Problem to work on
With nothing added or dropped, copy the data that follows exactly.

[Saved entries]
──────────

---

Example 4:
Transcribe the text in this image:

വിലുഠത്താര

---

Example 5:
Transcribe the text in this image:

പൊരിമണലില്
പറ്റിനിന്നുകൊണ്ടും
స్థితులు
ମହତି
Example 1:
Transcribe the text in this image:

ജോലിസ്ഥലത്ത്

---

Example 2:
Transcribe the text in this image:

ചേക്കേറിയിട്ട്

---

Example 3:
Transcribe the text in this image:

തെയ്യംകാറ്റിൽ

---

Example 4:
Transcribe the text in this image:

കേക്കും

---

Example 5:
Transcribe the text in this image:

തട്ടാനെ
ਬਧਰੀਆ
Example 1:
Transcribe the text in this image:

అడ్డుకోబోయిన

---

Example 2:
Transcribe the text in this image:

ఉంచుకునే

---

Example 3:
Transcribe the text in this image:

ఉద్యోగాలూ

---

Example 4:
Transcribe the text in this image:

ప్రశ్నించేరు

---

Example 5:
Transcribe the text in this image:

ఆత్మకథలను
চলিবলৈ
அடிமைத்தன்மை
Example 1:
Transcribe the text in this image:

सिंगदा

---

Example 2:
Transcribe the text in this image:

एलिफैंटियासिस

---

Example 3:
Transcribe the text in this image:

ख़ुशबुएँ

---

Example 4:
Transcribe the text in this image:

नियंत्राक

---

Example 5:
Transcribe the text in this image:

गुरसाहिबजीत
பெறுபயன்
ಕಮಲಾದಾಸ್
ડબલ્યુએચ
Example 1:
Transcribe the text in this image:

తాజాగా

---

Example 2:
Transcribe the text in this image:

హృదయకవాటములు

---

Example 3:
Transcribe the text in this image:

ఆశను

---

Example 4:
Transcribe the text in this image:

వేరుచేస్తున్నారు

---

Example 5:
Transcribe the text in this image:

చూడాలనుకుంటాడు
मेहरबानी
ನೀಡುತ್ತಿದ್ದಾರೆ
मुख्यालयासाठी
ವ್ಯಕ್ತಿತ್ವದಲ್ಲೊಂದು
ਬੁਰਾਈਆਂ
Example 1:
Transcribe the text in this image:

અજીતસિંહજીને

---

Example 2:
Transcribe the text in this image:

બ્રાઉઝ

──────────

Written response
---

Example 4:
Transcribe the text in this image:

വിലുഠത്താര

---

Example 5:
Transcribe the text in this image:

പൊരിമണലില്
പറ്റിനിന്നുകൊണ്ടും
స్థితులు
ମହତି
Example 1:
Transcribe the text in this image:

ജോലിസ്ഥലത്ത്

---

Example 2:
Transcribe the text in this image:

ചേക്കേറിയിട്ട്

---

Example 3:
Transcribe the text in this image:

തെയ്യംകാറ്റിൽ

---

Example 4:
Transcribe the text in this image:

കേക്കും

---

Example 5:
Transcribe the text in this image:

തട്ടാനെ
ਬਧਰੀਆ
Example 1:
Transcribe the text in this image:

అడ్డుకోబోయిన

---

Example 2:
Transcribe the text in this image:

ఉంచుకునే

---

Example 3:
Transcribe the text in this image:

ఉద్యోగాలూ

---

Example 4:
Transcribe the text in this image:

ప్రశ్నించేరు

---

Example 5:
Transcribe the text in this image:

ఆత్మకథలను
চলিবলৈ
அடிமைத்தன்மை
Example 1:
Transcribe the text in this image:

सिंगदा

---

Example 2:
Transcribe the text in this image:

एलिफैंटियासिस

---

Example 3:
Transcribe the text in this image:

ख़ुशबुएँ

---

Example 4:
Transcribe the text in this image:

नियंत्राक

---

Example 5:
Transcribe the text in this image:

गुरसाहिबजीत
பெறுபயன்
ಕಮಲಾದಾಸ್
ડબલ્યુએચ
Example 1:
Transcribe the text in this image:

తాజాగా

---

Example 2:
Transcribe the text in this image:

హృదయకవాటములు

---

Example 3:
Transcribe the text in this image:

ఆశను

---

Example 4:
Transcribe the text in this image:

వేరుచేస్తున్నారు

---

Example 5:
Transcribe the text in this image:

చూడాలనుకుంటాడు
मेहरबानी
ನೀಡುತ್ತಿದ್ದಾರೆ
मुख्यालयासाठी
ವ್ಯಕ್ತಿತ್ವದಲ್ಲೊಂದು
ਬੁਰਾਈਆਂ
Example 1:
Transcribe the text in this image:

અજીતસિંહજીને

---

Example 2:
Transcribe the text in this image:

બ્રાઉઝ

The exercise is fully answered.